• [Problem to solve] Write the next part of the passage about the Leese decision and RCRA liability, starting after its last sentence.

Reading passage below:

Leese does not stand for the proposition that the presence of a contaminant at levels below federal or state action levels could never amount to an imminent and substantial threat to health or the environment for purposes of RCRA liability. Indeed, the court in Leese expressly cautioned against such a bright-line interpretation, stating:
In so holding, the Court does not find as a matter of law that TCE and PCE at levels below the NJDEP screening levels could never pose a threat to health or the environment. Similarly, the Court does not hold that concentrations of TCE and PCE below the EPA or other risk level thresholds could never be potentially harmful to health or the environment. Plaintiffs simply have not carried their burden to adduce evidence to permit a reasonable inference that this is so, and the Court is aware of no basis for assuming that the mere presence of these low levels of TCE and PCE may pose a risk of substantial and imminent harm, given that the present EPA risk thresholds are set at much higher concentrations before concern for potential health effects is justified.

End of Reading passage.
Extracted entries below:

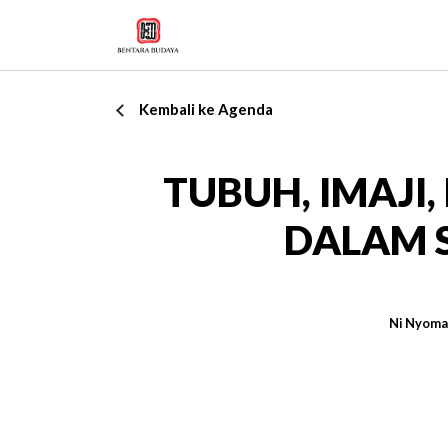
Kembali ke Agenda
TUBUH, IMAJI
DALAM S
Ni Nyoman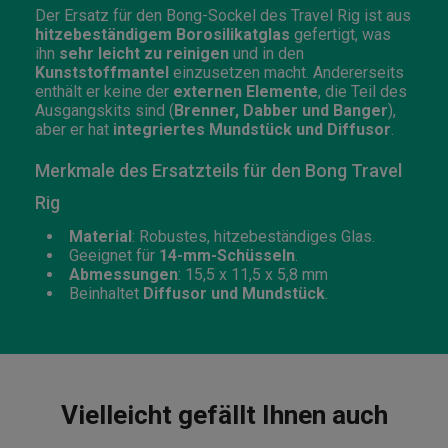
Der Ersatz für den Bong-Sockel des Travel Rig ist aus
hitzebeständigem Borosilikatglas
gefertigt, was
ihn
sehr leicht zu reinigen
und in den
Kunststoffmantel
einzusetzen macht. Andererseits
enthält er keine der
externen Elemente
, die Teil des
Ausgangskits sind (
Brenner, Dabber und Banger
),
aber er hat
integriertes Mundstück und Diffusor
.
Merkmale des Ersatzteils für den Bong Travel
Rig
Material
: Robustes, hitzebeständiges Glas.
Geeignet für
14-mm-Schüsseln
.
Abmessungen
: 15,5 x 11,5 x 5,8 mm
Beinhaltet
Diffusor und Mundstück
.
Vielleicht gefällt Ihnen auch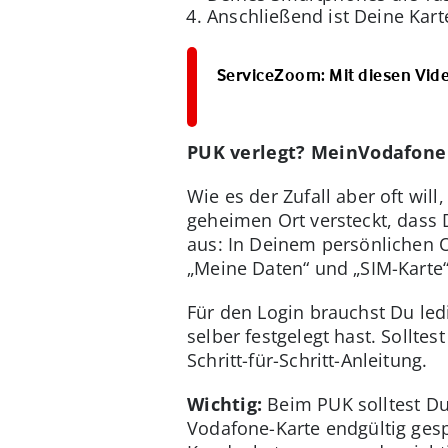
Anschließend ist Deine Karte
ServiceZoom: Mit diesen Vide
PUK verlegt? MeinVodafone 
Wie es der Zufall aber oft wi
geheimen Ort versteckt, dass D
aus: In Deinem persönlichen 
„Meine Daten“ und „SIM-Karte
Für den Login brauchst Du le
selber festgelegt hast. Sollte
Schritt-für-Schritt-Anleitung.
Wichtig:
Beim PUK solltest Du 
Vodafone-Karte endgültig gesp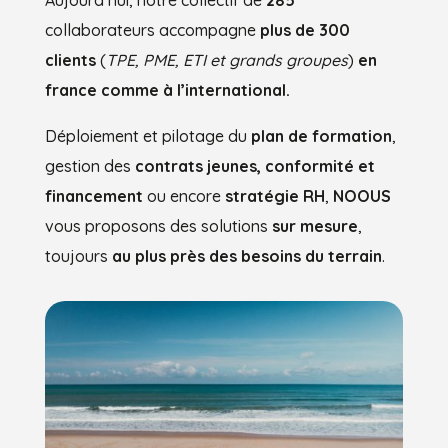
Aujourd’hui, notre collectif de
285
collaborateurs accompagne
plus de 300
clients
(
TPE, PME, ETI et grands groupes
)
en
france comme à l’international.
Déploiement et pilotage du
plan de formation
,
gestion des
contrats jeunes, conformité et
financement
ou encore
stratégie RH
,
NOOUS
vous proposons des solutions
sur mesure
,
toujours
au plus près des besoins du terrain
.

End of Extracted entries.
Extracted entries below:

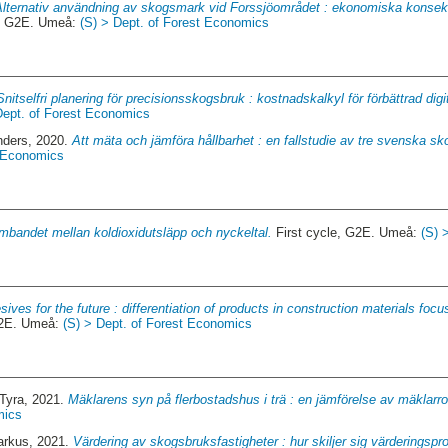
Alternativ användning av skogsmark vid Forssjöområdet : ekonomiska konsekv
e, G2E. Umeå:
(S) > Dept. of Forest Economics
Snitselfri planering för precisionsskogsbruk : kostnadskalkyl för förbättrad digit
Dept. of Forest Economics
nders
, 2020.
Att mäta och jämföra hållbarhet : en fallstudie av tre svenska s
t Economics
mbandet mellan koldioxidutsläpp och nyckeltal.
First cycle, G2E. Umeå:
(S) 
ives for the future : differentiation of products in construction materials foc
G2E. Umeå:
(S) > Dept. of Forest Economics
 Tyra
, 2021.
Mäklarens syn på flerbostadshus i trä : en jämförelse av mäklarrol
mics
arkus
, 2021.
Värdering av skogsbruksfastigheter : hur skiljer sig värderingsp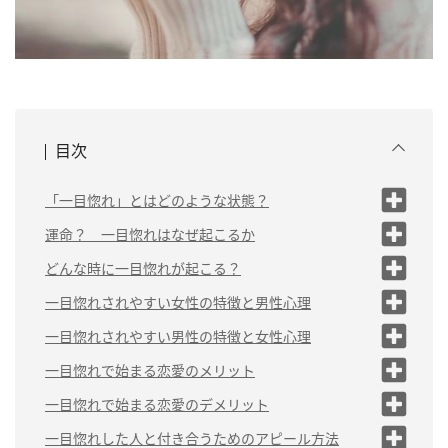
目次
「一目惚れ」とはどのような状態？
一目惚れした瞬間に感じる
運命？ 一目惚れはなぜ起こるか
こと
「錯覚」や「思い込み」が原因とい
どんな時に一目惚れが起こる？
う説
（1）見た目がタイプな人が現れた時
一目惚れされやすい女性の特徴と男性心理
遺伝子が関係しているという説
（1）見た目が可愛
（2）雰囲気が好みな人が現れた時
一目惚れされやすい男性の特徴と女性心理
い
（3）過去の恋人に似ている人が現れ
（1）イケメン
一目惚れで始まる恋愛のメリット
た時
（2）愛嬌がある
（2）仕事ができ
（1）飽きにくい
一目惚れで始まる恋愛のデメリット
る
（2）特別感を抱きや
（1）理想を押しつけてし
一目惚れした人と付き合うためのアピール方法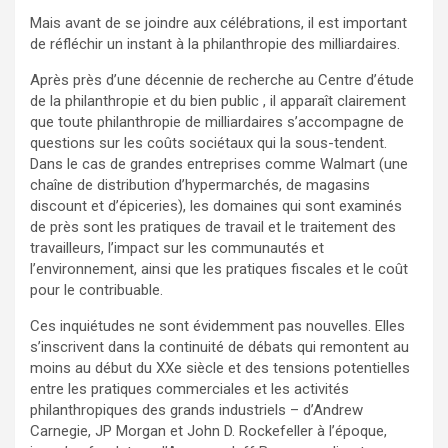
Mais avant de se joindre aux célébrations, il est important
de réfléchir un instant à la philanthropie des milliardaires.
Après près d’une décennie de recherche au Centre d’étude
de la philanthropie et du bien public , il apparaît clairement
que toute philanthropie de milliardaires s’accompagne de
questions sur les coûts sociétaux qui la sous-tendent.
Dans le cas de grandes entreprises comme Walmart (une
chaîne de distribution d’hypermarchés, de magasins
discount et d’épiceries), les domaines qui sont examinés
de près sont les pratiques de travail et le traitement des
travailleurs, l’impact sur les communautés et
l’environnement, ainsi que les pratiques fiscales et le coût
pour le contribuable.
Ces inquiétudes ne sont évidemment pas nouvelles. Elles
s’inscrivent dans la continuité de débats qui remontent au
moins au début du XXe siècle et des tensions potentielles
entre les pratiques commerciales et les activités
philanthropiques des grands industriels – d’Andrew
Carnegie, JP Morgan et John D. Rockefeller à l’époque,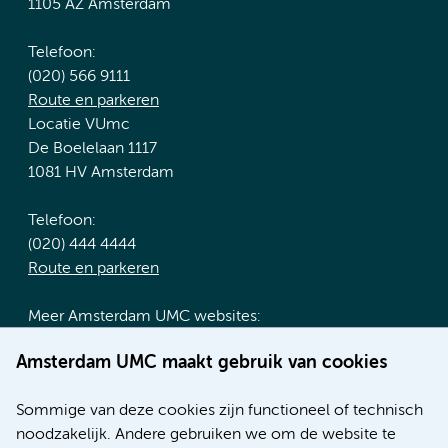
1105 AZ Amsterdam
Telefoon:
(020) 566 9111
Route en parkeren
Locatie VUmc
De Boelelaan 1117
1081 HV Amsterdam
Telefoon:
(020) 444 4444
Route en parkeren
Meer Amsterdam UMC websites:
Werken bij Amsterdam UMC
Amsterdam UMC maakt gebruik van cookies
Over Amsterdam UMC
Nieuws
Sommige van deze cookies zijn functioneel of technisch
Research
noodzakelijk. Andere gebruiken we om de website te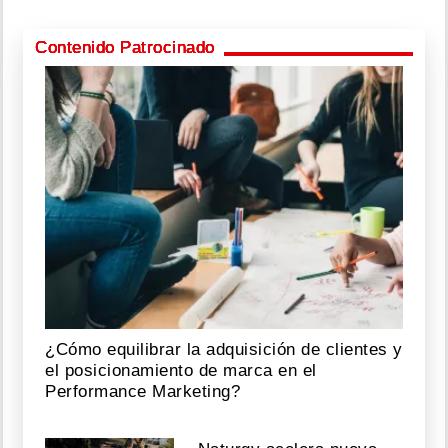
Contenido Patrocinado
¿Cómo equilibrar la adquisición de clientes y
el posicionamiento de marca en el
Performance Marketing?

End of Extracted entries.
Extracted entries below:

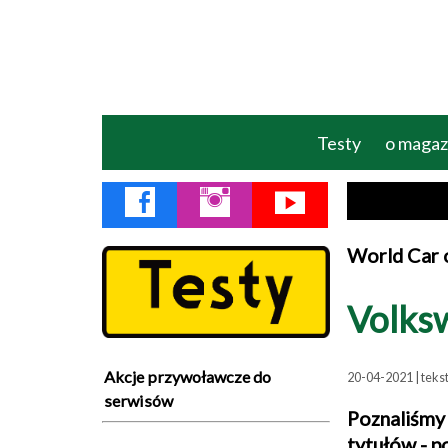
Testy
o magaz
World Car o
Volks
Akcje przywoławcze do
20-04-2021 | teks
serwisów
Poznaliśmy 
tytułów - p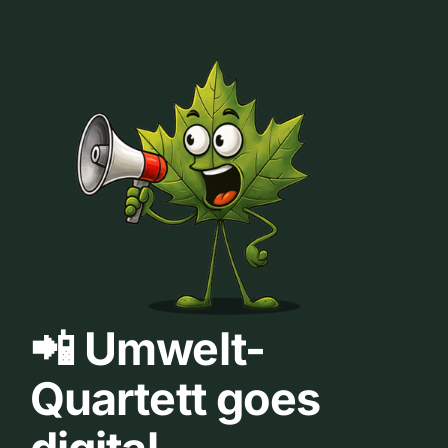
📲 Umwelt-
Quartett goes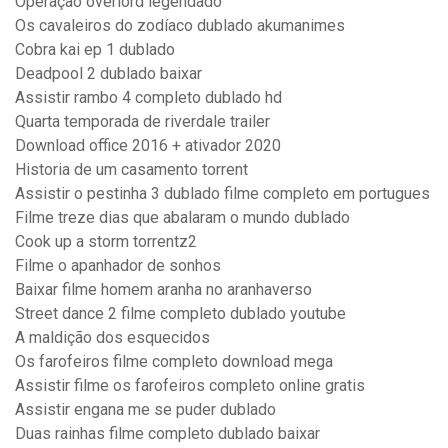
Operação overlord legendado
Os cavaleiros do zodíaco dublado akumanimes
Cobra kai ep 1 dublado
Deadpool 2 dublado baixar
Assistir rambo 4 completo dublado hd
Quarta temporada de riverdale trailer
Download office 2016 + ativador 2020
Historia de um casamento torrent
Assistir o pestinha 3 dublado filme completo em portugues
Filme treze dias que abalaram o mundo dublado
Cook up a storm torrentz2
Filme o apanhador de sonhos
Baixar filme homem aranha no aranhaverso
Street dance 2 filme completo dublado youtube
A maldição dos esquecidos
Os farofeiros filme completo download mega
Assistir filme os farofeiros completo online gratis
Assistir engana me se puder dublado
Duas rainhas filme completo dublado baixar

End of Extracted entries.

• [Output of the task]
Id. at *48.
Certainly, however, action levels will serve as useful guideposts to determine whether an imminent and substantial endangerment to health or the environment exists. For example, a plaintiff may be able to satisfy its burden under RCRA if federal or state regulators have established a threshold at which a substance poses a threat to health and, unlike in Leese, the plaintiff presents evidence that the substance was detected at the property above that threshold consistently over time and at increasing concentrations. On the other hand, a more difficult case exists where concentrations of a substance are below applicable regulatory action levels and have exhibited a declining pattern.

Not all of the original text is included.